+++ Testo riportato
Ascesa e declino dei Let’s Play

Guardare gli altri che giocano non è una punizione, ma un’attività volontaria che genera un enorme giro di affari e molte polemiche. Mai sentito parlare di PewDiePie? Ecco.

Se un decennio fa qualcuno avesse ipotizzato un successo planetario per il game video, la previsione sarebbe stata probabilmente accompagnata da una sonora risata. Non a caso, osservare un utente smanettare con un videogioco è spesso paragonato alla contemplazione della vernice che si asciuga su una parete. Oggi, tuttavia, il game video è diventato un’industria culturale a tutti gli effetti, come confermano margini di guadagno considerevoli, un’audience globale e il crescente interesse da parte del pubblico mainstream.
++++++
+++ Materiale fornito
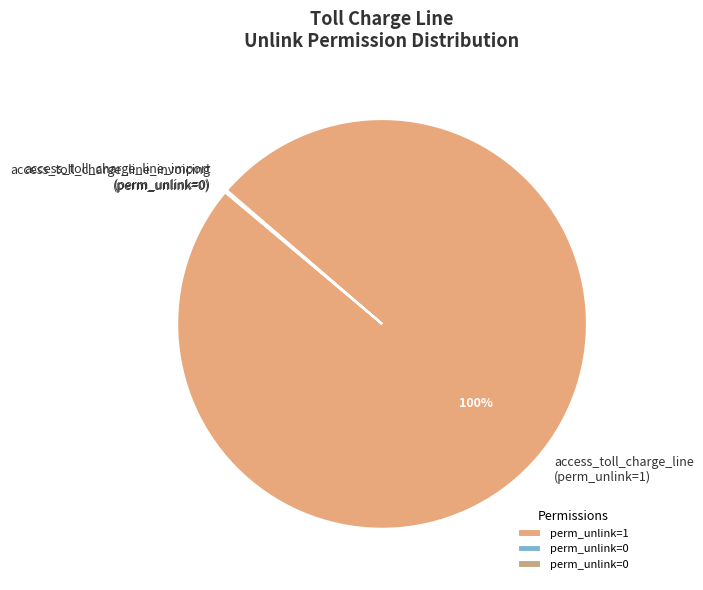

To the nearest percent, what is the average slice percentage?

33%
++++++
## Compito da svolgere
Ricopia parola per parola il brano del testo riportato compreso tra "Ascesa e declino" e "di PewDiePie? Ecco.", estremi inclusi. Il materiale proviene da un'altra fonte.

## Soluzione
Ascesa e declino dei Let’s Play

Guardare gli altri che giocano non è una punizione, ma un’attività volontaria che genera un enorme giro di affari e molte polemiche. Mai sentito parlare di PewDiePie? Ecco.